The ICRP recently developed mesh format reference computational phantoms for the adult male and female, and these phantoms provide anatomically more realistic representations of the human body (Fig. 1) (19). For example, these phantoms define numerous additional source and target regions and define small, thin, or complex radiosensitive target regions impractical to treat using voxel or stylized phantom formats. More recently, the adult mesh reference phantoms were reshaped and scaled to match Caucasian patient population-dependent parameters extracted from anthropometric survey data (20,21)––culminating in an additional 9 male and 9 female phantoms representing the 10th, 50th, and 90th percentiles of standing height and weight for the adult Caucasian population. Termed the percentile-specific phantom series, these 18 phantoms are morphometrically considered patient-dependent phantoms and foster research into dosimetric implications of adult patient size variability across population subsets (22).
Comparison of phantom formats. (Left) MIRD 5 era stylized adult anthropomorphic phantom (1969; ∼25 source/target organs) used in OLINDA 1.0 and ICRP 128. (Middle) ICRP 110 adult male voxel phantom (2009; 79 source regions, 43 target regions) used in IDAC-Dose 2.1. (Right) ICRP mesh reference adult male (2020; 190 source regions, 153 target regions) archetypal example used in this work.
A primary objective of this work was to assess differences in 18F-FDG dose coefficient estimations using a patient-dependent dosimetry paradigm, in comparison to standard one-size-fits-all reference dosimetry.
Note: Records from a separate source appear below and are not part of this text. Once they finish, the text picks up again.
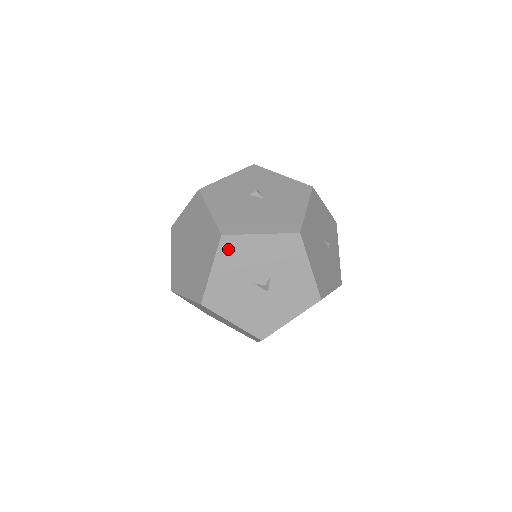
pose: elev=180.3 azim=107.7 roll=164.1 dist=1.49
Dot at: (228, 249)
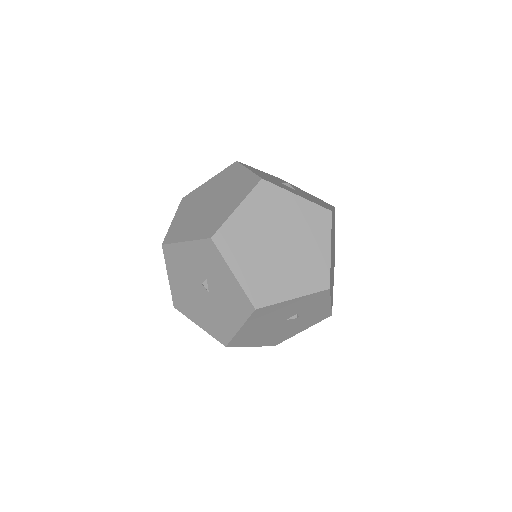
Dot at: occluded
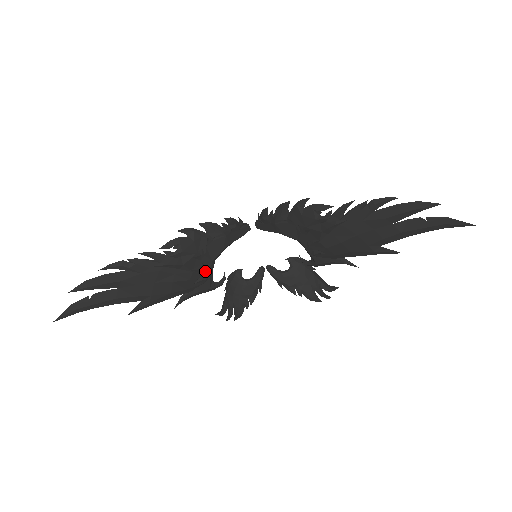
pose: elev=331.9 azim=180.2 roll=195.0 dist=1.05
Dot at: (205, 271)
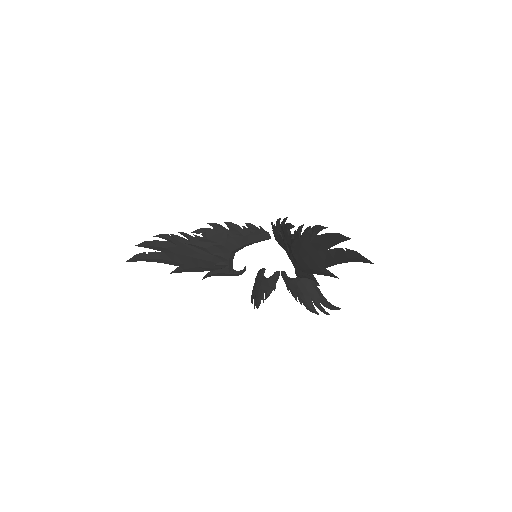
Dot at: (224, 258)
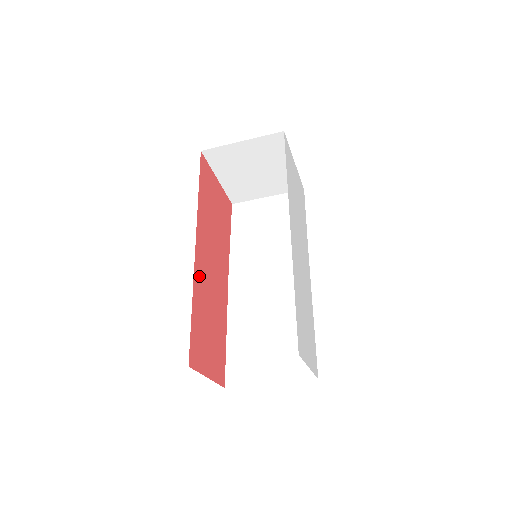
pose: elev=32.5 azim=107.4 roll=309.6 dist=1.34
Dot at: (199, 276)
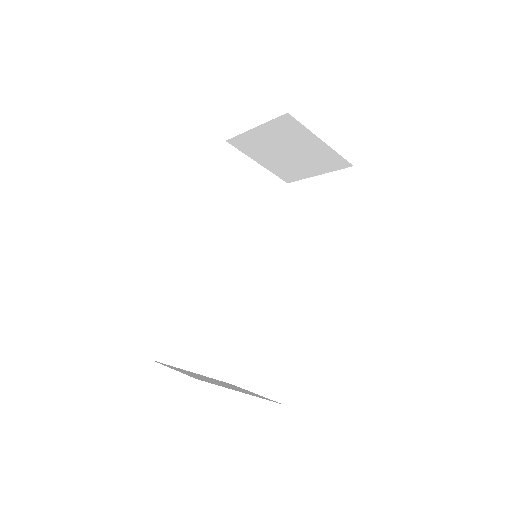
Dot at: occluded
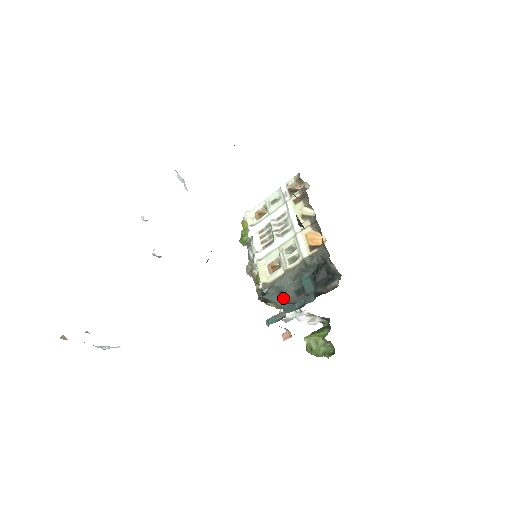
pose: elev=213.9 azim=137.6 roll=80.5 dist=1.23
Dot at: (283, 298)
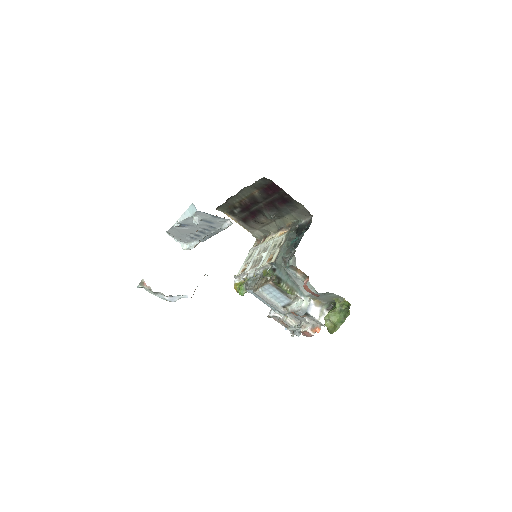
Dot at: occluded
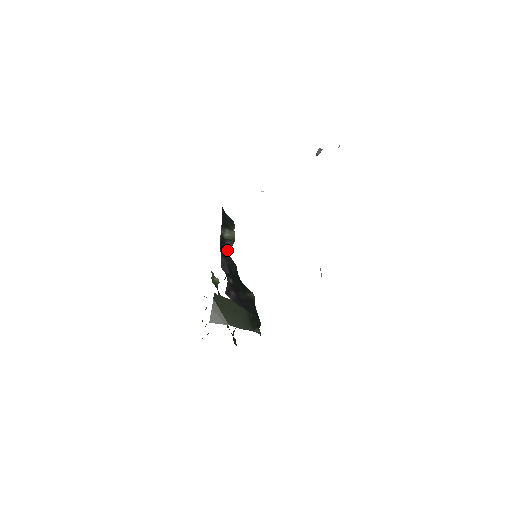
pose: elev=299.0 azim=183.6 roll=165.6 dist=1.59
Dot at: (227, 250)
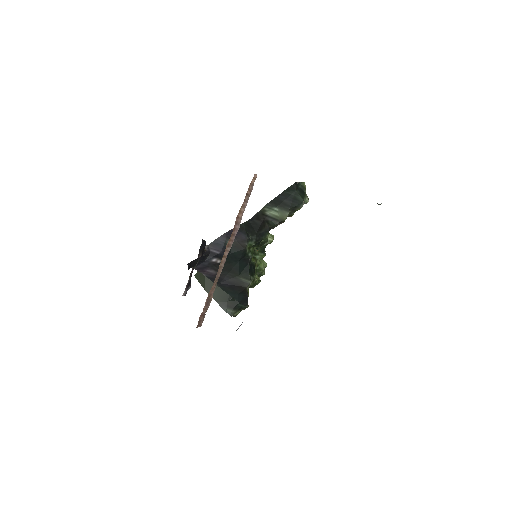
Dot at: (268, 226)
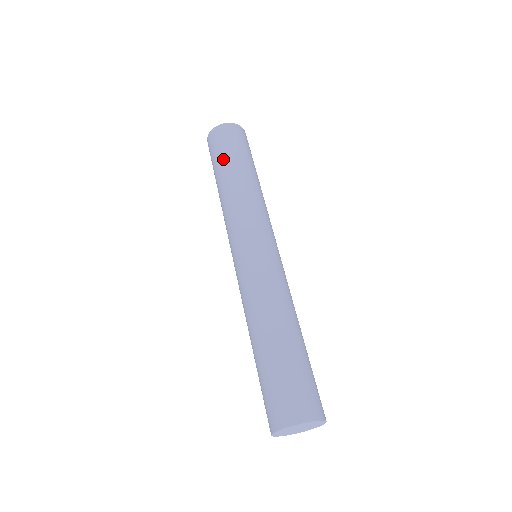
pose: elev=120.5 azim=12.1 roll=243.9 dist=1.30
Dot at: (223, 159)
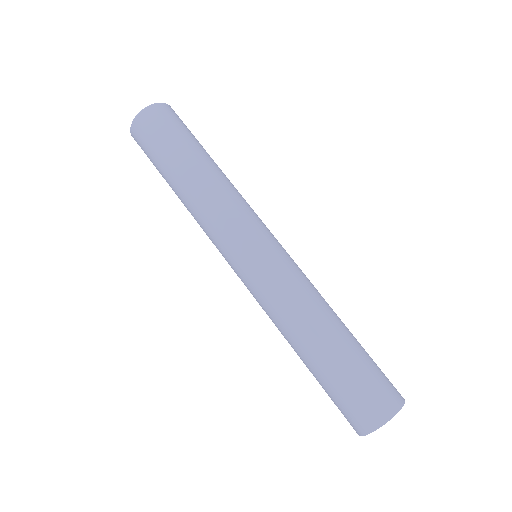
Dot at: (179, 147)
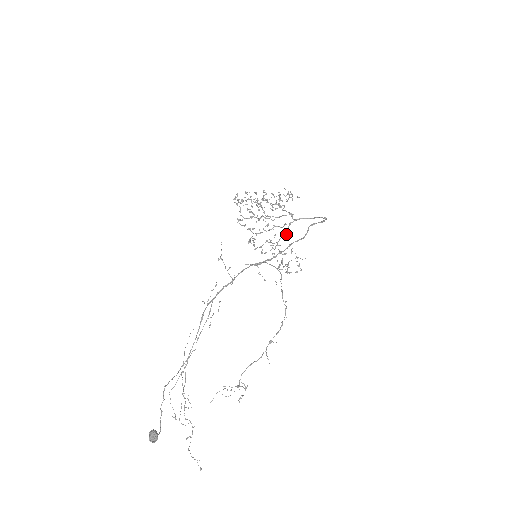
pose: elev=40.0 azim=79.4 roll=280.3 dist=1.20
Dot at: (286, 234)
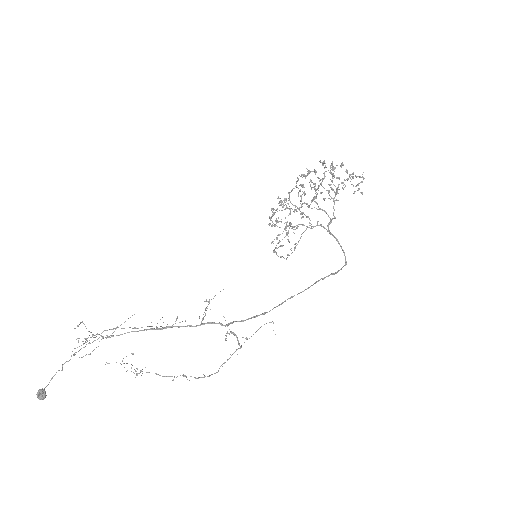
Dot at: occluded
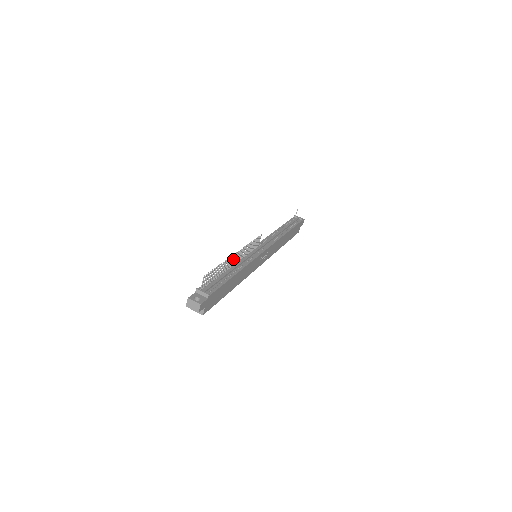
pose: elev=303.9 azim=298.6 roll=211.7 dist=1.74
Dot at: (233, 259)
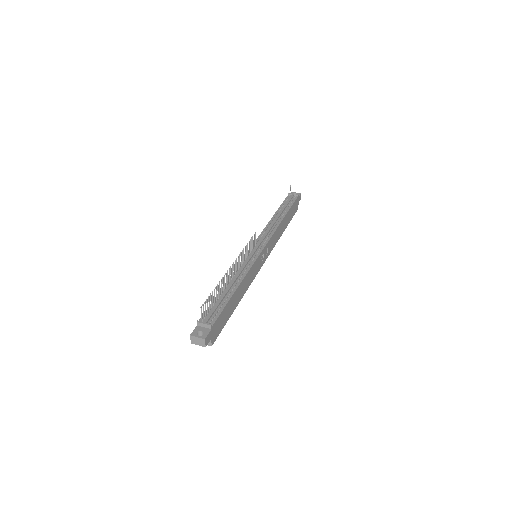
Dot at: (230, 273)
We therefore calculated dosimetry estimates across a series of current-generation mesh patient-dependent phantoms to evaluate the differences arising from anatomic variability. We also investigated differences due to phantom format by comparing dose coefficients derived using the mesh reference phantoms with those obtained using stylized reference phantoms, voxel reference phantoms, or hybrid reference phantoms.
MATERIALS AND METHODS
Biokinetic Data for 18F-FDG
Biokinetic data for 18F-FDG, in the form of time-integrated activity coefficients (TIACs) (23) for the brain, heart wall, lungs, liver, urinary bladder contents, and rest of body, were obtained from the ICRP 128 (7) radiopharmaceutical data compendium (Table 1). The TIAC for the lung region provided in ICRP 128 applies to both lungs jointly; however, in the mesh phantoms, the lungs are modeled as separate regions, with each requiring an input TIAC. Therefore, the lung TIAC was divided between the right and left lung regions by mass fraction (relative to the total lung mass). Similarly, the rest-of-body TIAC was divided among the regions it comprises by tissue mass fraction (relative to the total tissue mass of the rest of the body).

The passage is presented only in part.